An article referring to older millennials as “geriatric” has sparked a backlash among 30-somethings on Twitter, who’ve deemed the label inaccurate and “ageist.” The problematic moniker was first dropped in the recent Medium piece entitled: “Why the Hybrid Workforce of the Future Depends on the ‘Geriatric Millennial.’”

Author Erica Dhawan coined the term to describe people born in the early 1980s, who are considered too old to be a regular millennial but still younger than any Gen Xers. This generationally homeless age group is often referred to as “cuspers” or “xenials,” the Independent reported.

Per the piece, this “special micro-generation” is “comfortable with both analog and digital forms of communication” and was the “first generation to grow up with technology like a PC in their homes.”

The article’s message was overwhelmingly positive: Dhawan, who is a “geriatric millennial” herself, essentially argued that this hybrid group is effective at communicating across generations as they straddle two different age brackets.

“Geriatric millennials can read the subtext of an SMS just as well as they can pick up on a client’s hesitation in their facial expressions during an in-person meeting,” wrote Dhawan. “They are neither ignorant of technology nor so engrossed in it that a voicemail inspires fear.”

Nonetheless, the elder millennial crowd took umbrage at the being dubbed “geriatric” when they haven’t even hit 40.

“Congrats, I am both insulted and inspired,” wrote one detractor of the perceived backhanded compliment.

Another wrote, “As an older millennial and someone that has friends and family that are older millennials, this is highly offensive.
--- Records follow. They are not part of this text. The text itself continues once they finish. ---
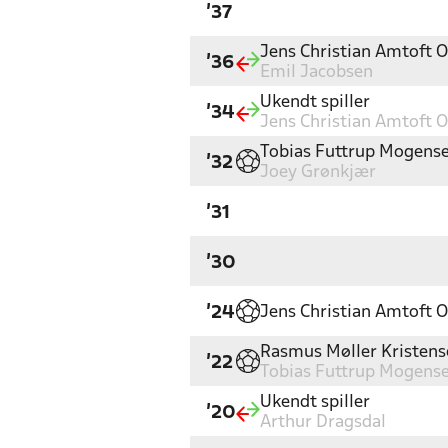
'37
Jens Christian Amtoft 
'36
Emil Jacobsen
Ukendt spiller
'34
Jens Christian Amtoft 
Tobias Futtrup Mogens
'32
Joey Grønkjær
'31
'30
Jens Christian Amtoft 
'24
Rasmus Møller Kristens
'22
Tobias Futtrup Mogens
Ukendt spiller
'20
Arthur Dragsdal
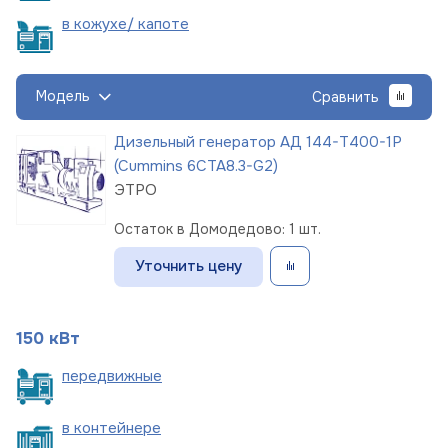
в кожухе/
капоте
Модель
Сравнить
Дизельный генератор АД 144-Т400-1Р
(Cummins 6CTA8.3-G2)
ЭТРО
Остаток в Домодедово: 1 шт.
Уточнить цену
150 кВт
пере
движные
в
контейнере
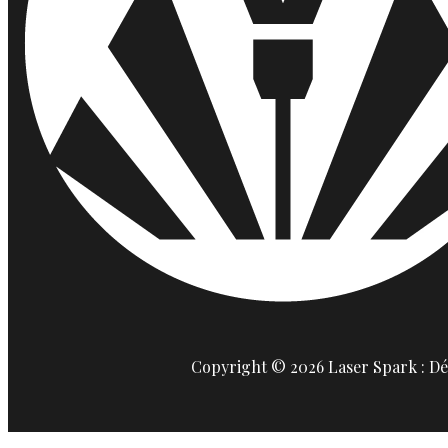
Copyright © 2026 Laser Spark : Déc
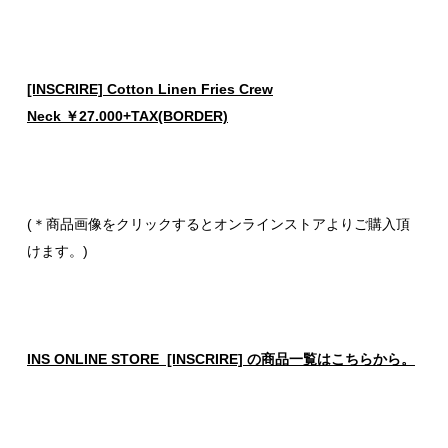
[INSCRIRE] Cotton Linen Fries Crew
Neck ￥27.000+TAX(BORDER)
(＊商品画像をクリックするとオンラインストアよりご購入頂
けます。)
INS ONLINE STORE [INSCRIRE] の商品一覧はこちらから。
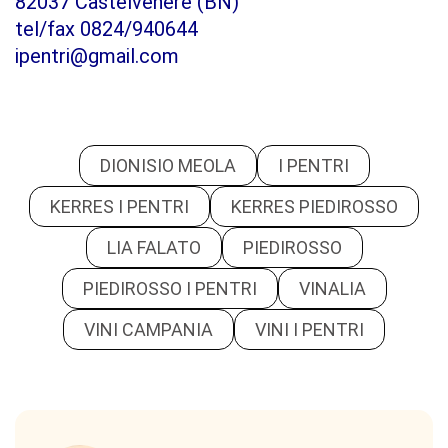
82037 Castelvenere (BN)
tel/fax 0824/940644
ipentri@gmail.com
DIONISIO MEOLA
I PENTRI
KERRES I PENTRI
KERRES PIEDIROSSO
LIA FALATO
PIEDIROSSO
PIEDIROSSO I PENTRI
VINALIA
VINI CAMPANIA
VINI I PENTRI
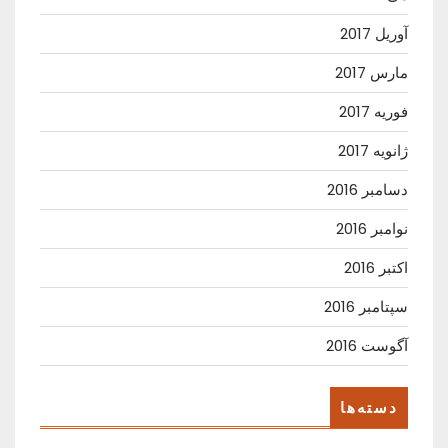
آوریل 2017
مارس 2017
فوریه 2017
ژانویه 2017
دسامبر 2016
نوامبر 2016
اکتبر 2016
سپتامبر 2016
آگوست 2016
دسته‌ها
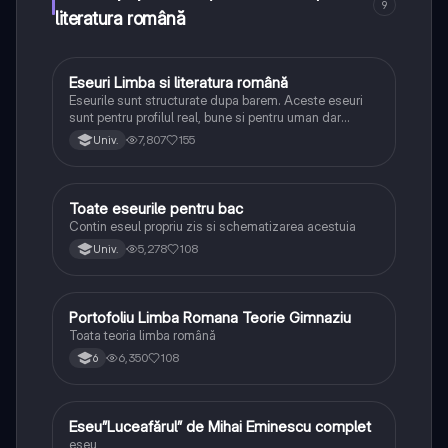
9
literatura română
Eseuri Limba si literatura română
Limba și literatura română
Eseurile sunt structurate dupa barem. Aceste eseuri
sunt pentru profilul real, bune si pentru uman dar
lipsesc relatiile dintre personaje si caracrerizarile.
7,807
155
Univ.
Toate eseurile pentru bac
Limba și literatura română
Contin eseul propriu zis si schematizarea acestuia
5,278
108
Univ.
Portofoliu Limba Romana Teorie Gimnaziu
Limba și literatura română
Toata teoria limba română
6,350
108
6
Eseu”Luceafărul” de Mihai Eminescu complet
Limba și literatura română
eseu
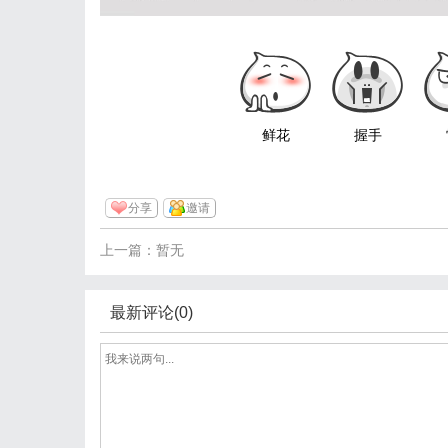
鲜花
握手
分享
邀请
上一篇：暂无
最新评论(0)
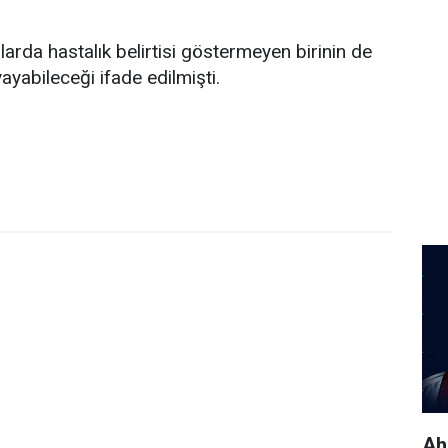
arda hastalık belirtisi göstermeyen birinin de
ayabileceği ifade edilmişti.
Ah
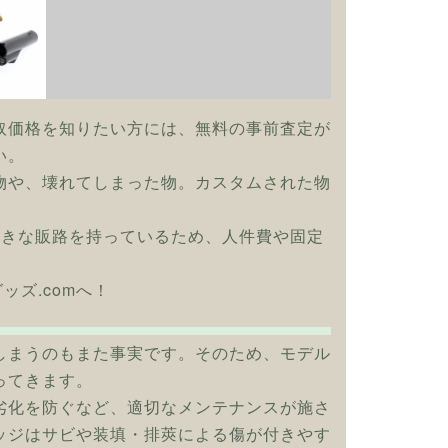
取価格を知りたい方には、無料の事前査定が
い。
物や、壊れてしまった物。カスタムされた物
大きな販路を持っているため、人件費や固定
ッズ.comへ！
しまうのもまた事実です。そのため、モデル
ってきます。
劣化を防ぐなど、適切なメンテナンスが施さ
ッジはサビや装填・排莢による傷が付きやす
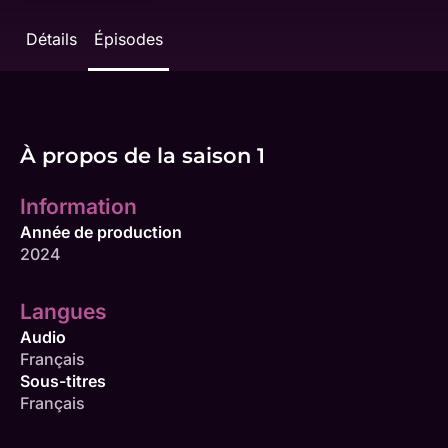
Détails
Épisodes
À propos de la saison 1
Information
Année de production
2024
Langues
Audio
Français
Sous-titres
Français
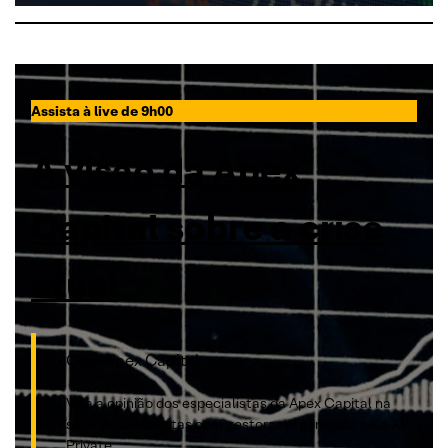
Assista à live de 9h00
A visão da Apex
Capital sobre a crise
atual
Com Apex Capital
Veja a opinião dos especialistas da Apex Capital na
série de entrevistas com gestoras organizada pelo XP
Private.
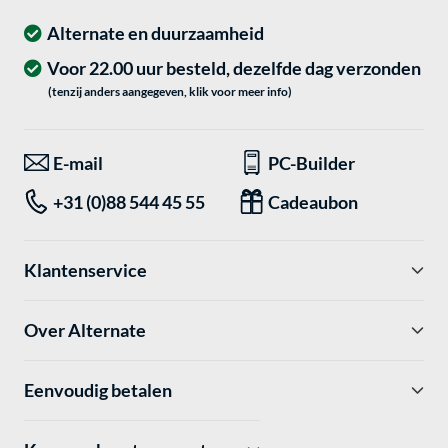
Alternate en duurzaamheid
Voor 22.00 uur besteld, dezelfde dag verzonden
(tenzij anders aangegeven, klik voor meer info)
E-mail
PC-Builder
+31 (0)88 544 45 55
Cadeaubon
Klantenservice
Over Alternate
Eenvoudig betalen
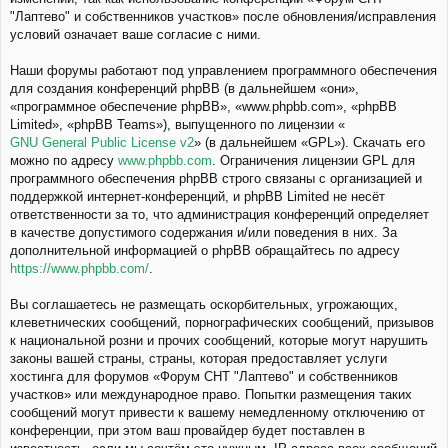
"Лаптево" и собственников участков» после обновления/исправления
условий означает ваше согласие с ними.
Наши форумы работают под управлением программного обеспечения
для создания конференций phpBB (в дальнейшем «они»,
«программное обеспечение phpBB», «www.phpbb.com», «phpBB
Limited», «phpBB Teams»), выпущенного по лицензии «
GNU General Public License v2
» (в дальнейшем «GPL»). Скачать его
можно по адресу
www.phpbb.com
. Ограничения лицензии GPL для
программного обеспечения phpBB строго связаны с организацией и
поддержкой интернет-конференций, и phpBB Limited не несёт
ответственности за то, что администрация конференций определяет
в качестве допустимого содержания и/или поведения в них. За
дополнительной информацией о phpBB обращайтесь по адресу
https://www.phpbb.com/
.
Вы соглашаетесь не размещать оскорбительных, угрожающих,
клеветнических сообщений, порнографических сообщений, призывов
к национальной розни и прочих сообщений, которые могут нарушить
законы вашей страны, страны, которая предоставляет услуги
хостинга для форумов «Форум СНТ "Лаптево" и собственников
участков» или международное право. Попытки размещения таких
сообщений могут привести к вашему немедленному отключению от
конференции, при этом ваш провайдер будет поставлен в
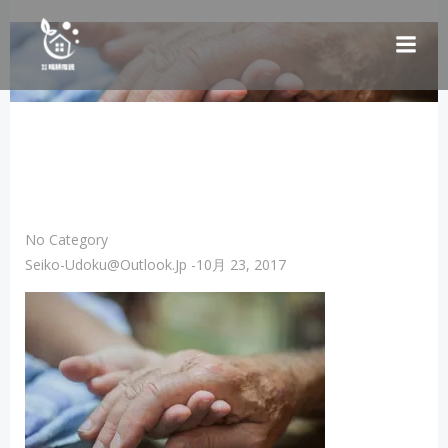
コ
ン
テ
ン
ツ
へ
ス
キ
ッ
プ
No Category
Seiko-Udoku@outlook.jp
-
10月 23, 2017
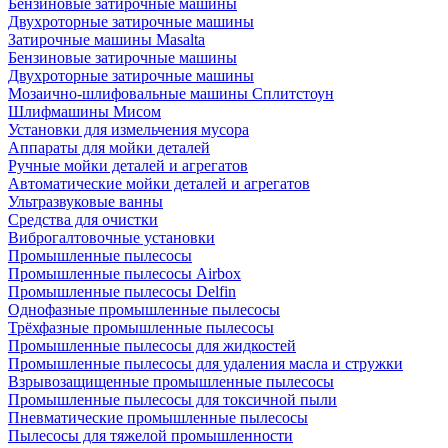
Бензиновые затирочные машины
Двухроторные затирочные машины
Затирочные машины Masalta
Бензиновые затирочные машины
Двухроторные затирочные машины
Мозаично-шлифовальные машины Сплитстоун
Шлифмашины Мисом
Установки для измельчения мусора
Аппараты для мойки деталей
Ручные мойки деталей и агрегатов
Автоматические мойки деталей и агрегатов
Ультразвуковые ванны
Средства для очистки
Виброгалтовочные установки
Промышленные пылесосы
Промышленные пылесосы Airbox
Промышленные пылесосы Delfin
Однофазные промышленные пылесосы
Трёхфазные промышленные пылесосы
Промышленные пылесосы для жидкостей
Промышленные пылесосы для удаления масла и стружки
Взрывозащищенные промышленные пылесосы
Промышленные пылесосы для токсичной пыли
Пневматические промышленные пылесосы
Пылесосы для тяжелой промышленности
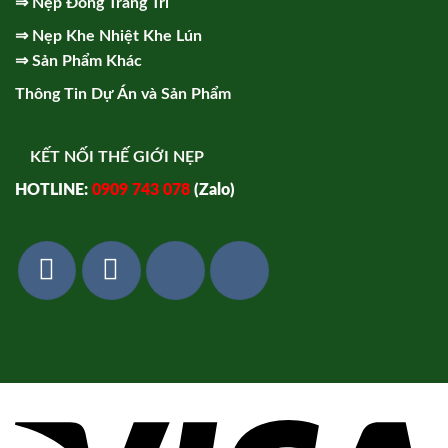
⇒
Nẹp Đồng Trang Trí
⇒
Nẹp Khe Nhiệt Khe Lún
⇒
Sản Phẩm Khác
Thông Tin Dự Án và Sản Phẩm
KẾT NỐI THẾ GIỚI NẸP
HOTLINE:
0909 743 078
(Zalo)
Vi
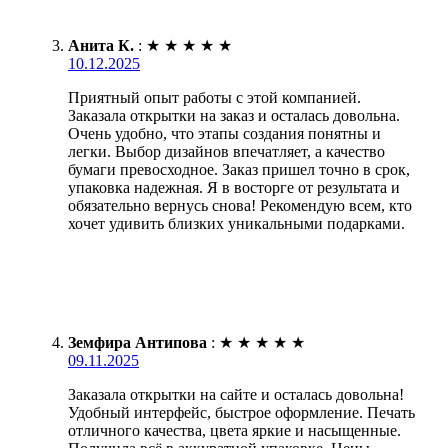
Анита К.
:
★
★
★
★
★
10.12.2025
Приятный опыт работы с этой компанией.
Заказала открытки на заказ и осталась довольна.
Очень удобно, что этапы создания понятны и
легки. Выбор дизайнов впечатляет, а качество
бумаги превосходное. Заказ пришел точно в срок,
упаковка надежная. Я в восторге от результата и
обязательно вернусь снова! Рекомендую всем, кто
хочет удивить близких уникальными подарками.
Земфира Антипова
:
★
★
★
★
★
09.11.2025
Заказала открытки на сайте и осталась довольна!
Удобный интерфейс, быстрое оформление. Печать
отличного качества, цвета яркие и насыщенные.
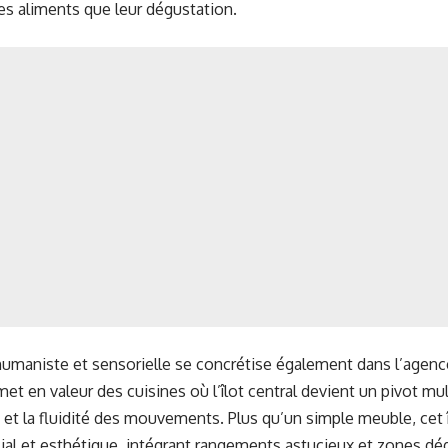
es aliments que leur dégustation.
humaniste et sensorielle se concrétise également dans l’agen
et en valeur des cuisines où l’îlot central devient un pivot mul
té et la fluidité des mouvements. Plus qu’un simple meuble, cet 
ial et esthétique, intégrant rangements astucieux et zones d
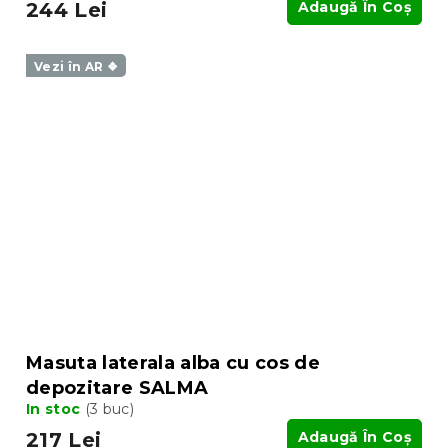
244 Lei
Adaugă În Coş
Vezi în AR ❖
Masuta laterala alba cu cos de
depozitare SALMA
In stoc
(3 buc)
217 Lei
Adaugă În Coş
This is ageist. I am literally shaking right now!!! Delete this.”

“This is the worst generational nickname of all time,” griped another curmudgeon.

One jokester quipped, “shout out to everyone born between 1980 to 1985, you’ve been Gen X, Gen Y, a millennial, the Oregon trail generation, a xennial, an elder millennia, and now a *checks notes* geriatric millennial.”

In response to the backlash, Medium posted a Twitter survey polling elder millennials on what they wanted to be called instead. Out of the 23,208 votes, 44.6% of participants claimed they preferred the term “Original Millennial” to “Geriatric Millennial.”

This isn’t the first term to tick off an entire generation. Gen Z sent 70-somethings into a tizzy in 2019 after coining the phrase “OK, boomer” to dismiss people they deemed old and out of touch.